Partnership: None of these matter if you don’t have a good team by your side and clients who are flexible and receptive to new ideas. We’re fortunate to have both. It was amazing to see our team step for each other and our clients in new ways, offer to help with things they’ve never been involved with before, and thrive. Our organization and our clients are better for it.

Patience: No matter how quickly we pivoted, it wasn’t going to matter if the market didn’t catch up. We had the product pages, the sales and marketing content, the promotion — we just needed our prospects to be ready for a new approach. To be honest, it was pretty slow going at first. Our sales team was adept at working with new clients and buyers later in the pipeline to transition to a new solution, but as an inbound marketer, I was hungry for organic leads to start rolling in again. It took time, but that time allowed us to finetune our messaging into something we’re really happy with.

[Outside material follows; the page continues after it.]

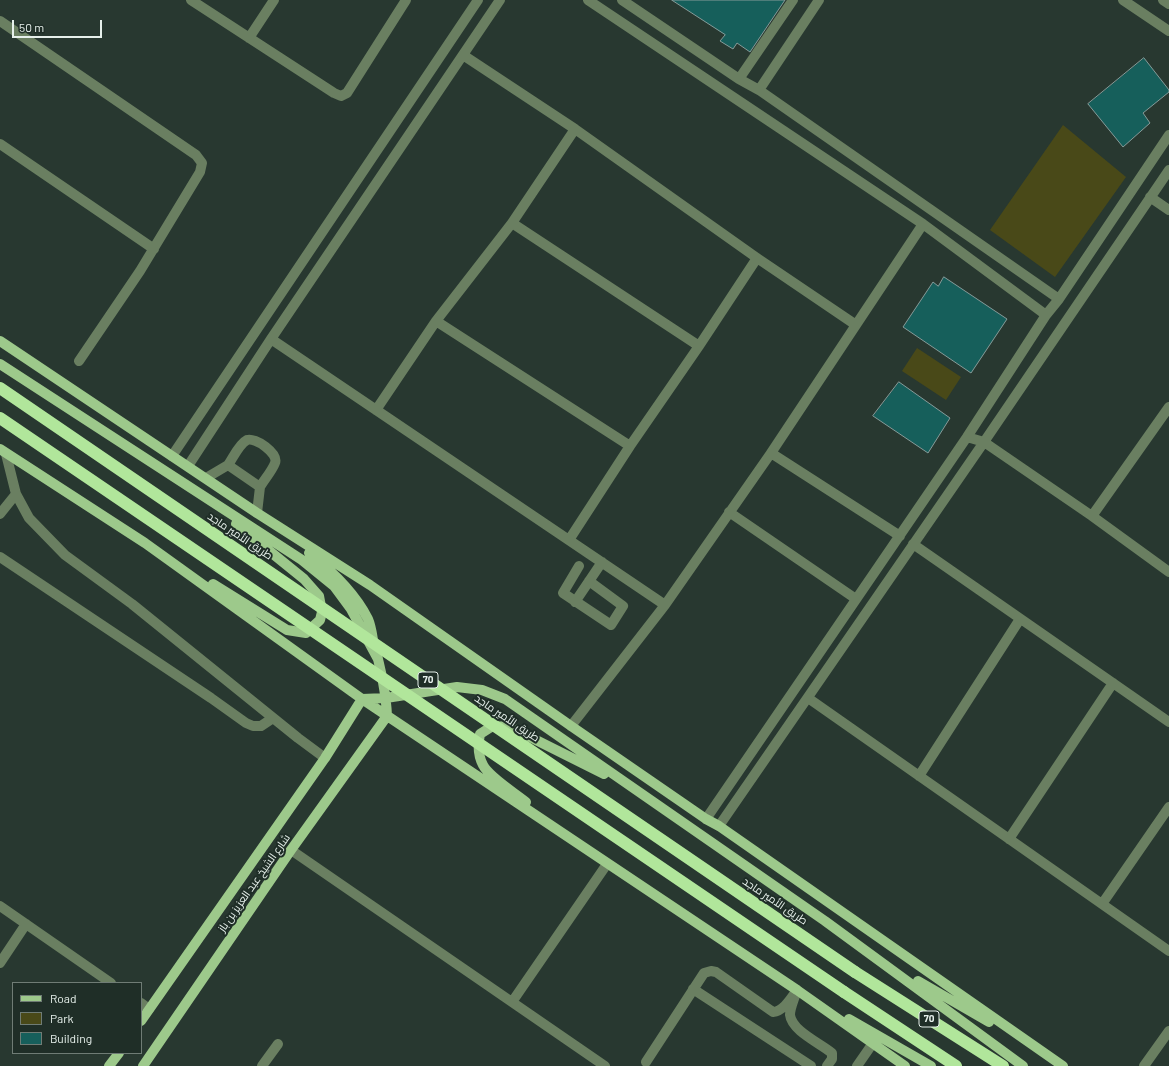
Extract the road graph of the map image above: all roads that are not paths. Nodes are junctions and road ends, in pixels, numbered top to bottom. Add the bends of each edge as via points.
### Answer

What sources for inspiration help you stay excited and invigorated in your work?

I’m passionate about personal development, and truly believe you can’t be your best self at work if you’re not your best self in other parts of your life. I strongly believe in the power of meditation and sound healing. I love things that make me think critically about the world, which has recently included “Man and His Symbols” by Carl Gustav Jung, Brené Brown’s “Unlocking Us” podcast, and the show “Black Mirror.” The creativity of others really helps me stay creative in my own role even if they aren’t directly related — music, art, theater, books, etc. Keeping an open, eager mind creates endless opportunities for growth and innovation.